### Exercise
Could all of the entries be written out exactly, with any pictures omitted?

### Entries provided
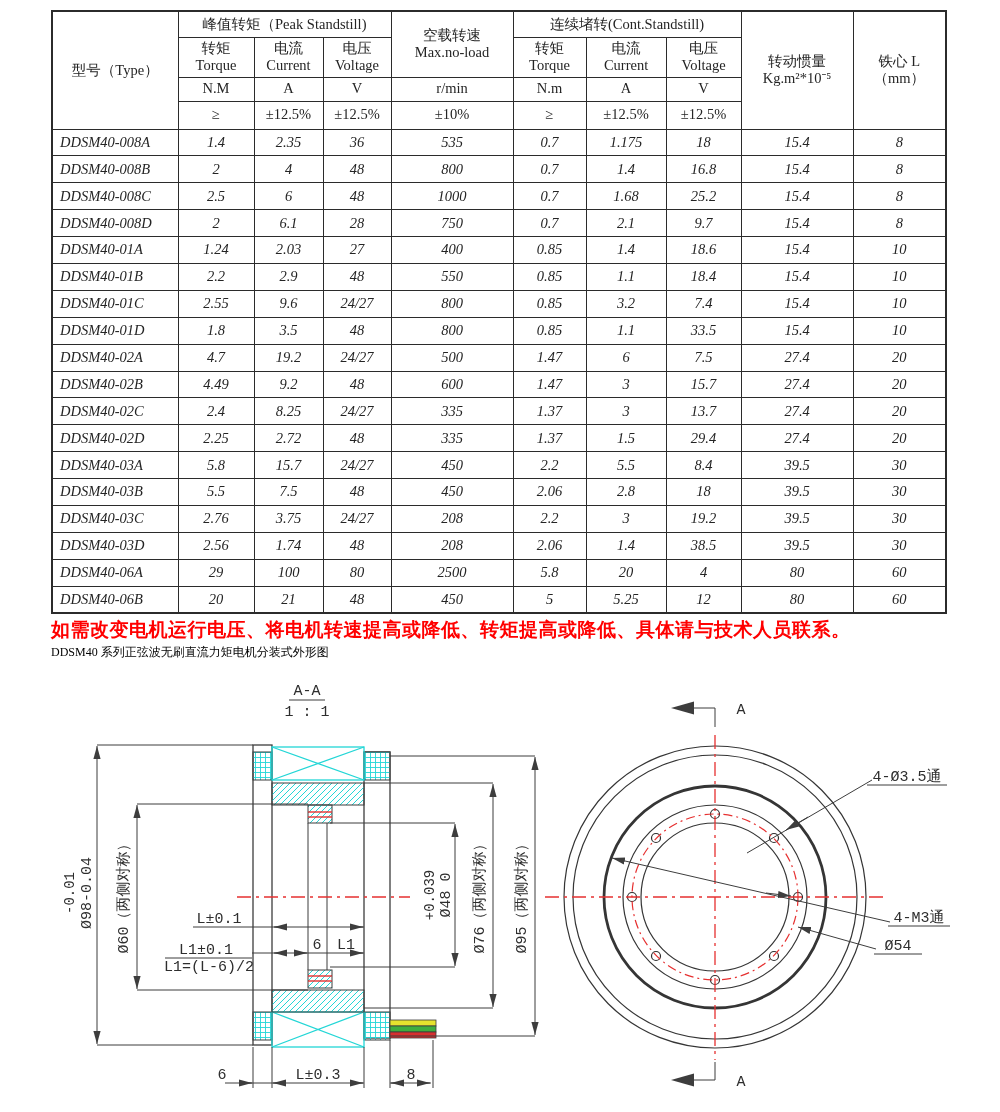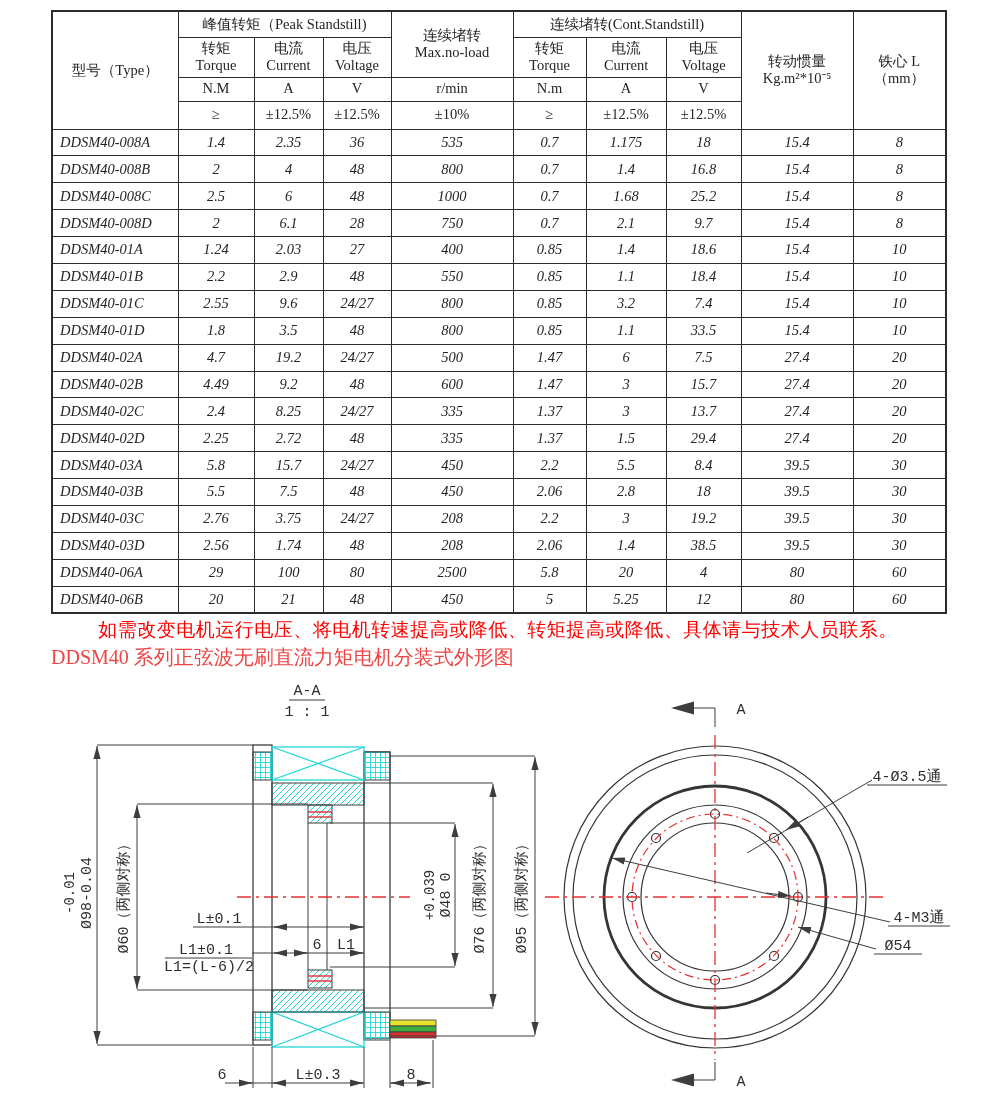--- a/index.html
+++ b/index.html
@@ -71,7 +71,7 @@
         <th rowspan="4">型号（Type）</th>
         <th colspan="3">峰值转矩（Peak Standstill)</th>
         <th rowspan="2" class="two-line">
-          <div>连续堵转</div>
+          <div>空载转速</div>
           <div>Max.no-load</div>
         </th>
         <th colspan="3">连续堵转(Cont.Standstill)</th>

### Answer for the task
--- a/index.html
+++ b/index.html
@@ -71,7 +71,7 @@
         <th rowspan="4">型号（Type）</th>
         <th colspan="3">峰值转矩（Peak Standstill)</th>
         <th rowspan="2" class="two-line">
-          <div>连续堵转</div>
+          <div>空载转速</div>
           <div>Max.no-load</div>
         </th>
         <th colspan="3">连续堵转(Cont.Standstill)</th>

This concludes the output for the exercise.